Seagoing answered 13/8, 2015 at 20:52 Comment(4)
Your P.S made me happy, keep it up. As for the question, does Espresso offer any type of waitForCondition clauses, so you can have an easy timeout for toasts to disappear?Khabarovsk
Thread.sleep works fine only for one toast, AFAIK LONG time is 3.5seconds , but what to do if there several toast sequentially are being showed and it takes much more time, it would be grate if there was any way to set focus back to the activitySeagoing
If you do something like this https://mcmap.net/q/173663/-thread-sleep-with-espresso you can have a longer timeout that won't necessarily take all the time.Khabarovsk
I would have a look at this answer: https://mcmap.net/q/212055/-checking-toast-message-in-android-espressoDaegal
T
9

You can let Espresso wait until all toasts are disappeared with a custom idling resource.

Here I use CountingIdlingResource which is a idling resource managing a counter: when the counter changes from non-zero to zero it notifies the transition callback.
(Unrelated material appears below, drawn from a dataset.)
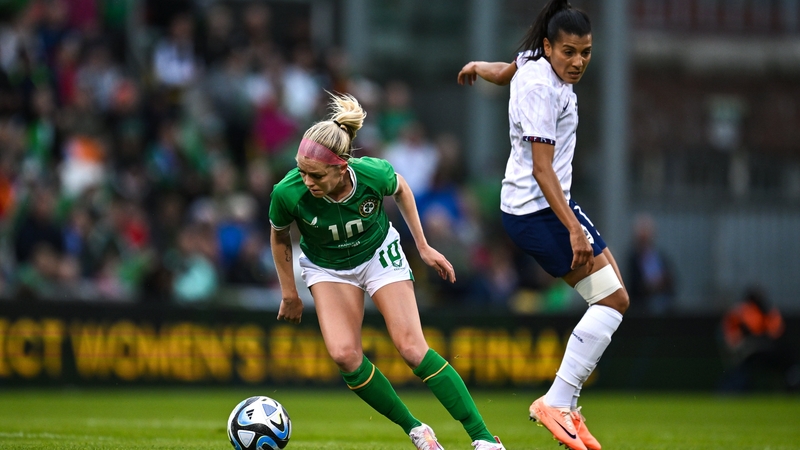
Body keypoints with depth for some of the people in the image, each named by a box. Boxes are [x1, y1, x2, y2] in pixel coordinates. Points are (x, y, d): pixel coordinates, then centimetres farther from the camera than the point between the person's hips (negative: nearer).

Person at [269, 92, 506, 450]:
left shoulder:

Here is a complete example; the key points follow:

public final class ToastManager {
    private static final CountingIdlingResource idlingResource = new CountingIdlingResource("toast");
    private static final View.OnAttachStateChangeListener listener = new View.OnAttachStateChangeListener() {
        @Override
        public void onViewAttachedToWindow(final View v) {
            idlingResource.increment();
        }

        @Override
        public void onViewDetachedFromWindow(final View v) {
            idlingResource.decrement();
        }
    };

    private ToastManager() { }

    public static Toast makeText(final Context context, final CharSequence text, final int duration) {
        Toast t = Toast.makeText(context, text, duration);
        t.getView().addOnAttachStateChangeListener(listener);
        return t;
    }

    // For testing
    public static IdlingResource getIdlingResource() {
        return idlingResource;
    }
}

How to show the toast:

ToastManager.makeText(this, "Third", Toast.LENGTH_SHORT).show();

How to set-up/tear-down a test:

@Before
public void setUp() throws Exception {
    super.setUp();
    injectInstrumentation(InstrumentationRegistry.getInstrumentation());
    Espresso.registerIdlingResources(ToastManager.getIdlingResource());
    getActivity();
}

@After
public void tearDown() throws Exception {
    super.tearDown();
    Espresso.unregisterIdlingResources(ToastManager.getIdlingResource());
}
Tippler answered 15/8, 2015 at 9:53 Comment(2)
This waits for toasts to end instead of cancelling, beside not working if toasts are made by a third-party library.Stomodaeum
But the root problem is Android's poor-design (where "poor" means not having required API). Toasts have not any global-manager and/or service yet, else there would be something like ActivityLifecycleCallbacks API (but for toasts instead of activities).Stomodaeum
P
3

I have not found any perfect solution to this, but the best is to make a mToast member variable visible for testing, and use that to cancel any active toast in @After, like this:

When showing toast (the production code for the Activity under test):

@VisibleForTesting(otherwise = VisibleForTesting.PRIVATE)
Toast mToast;

private void showToast(final String text) {
    mToast = Toast.makeText(this, text, Toast.LENGTH_LONG);
    mToast.show();
}

The test code (in the same package as the code under test):

    @After
    public void tearDown() {
        // Remove any toast message that is still shown:
        Toast toast = mActivityRule.getActivity().mToast;
        if (toast != null) {
            toast.cancel();
        }
    }

This will require you to change the production code a tiny bit, but using @VisibleForTesting in the latest version of Android Studio will give error if you use the member variable elsewhere.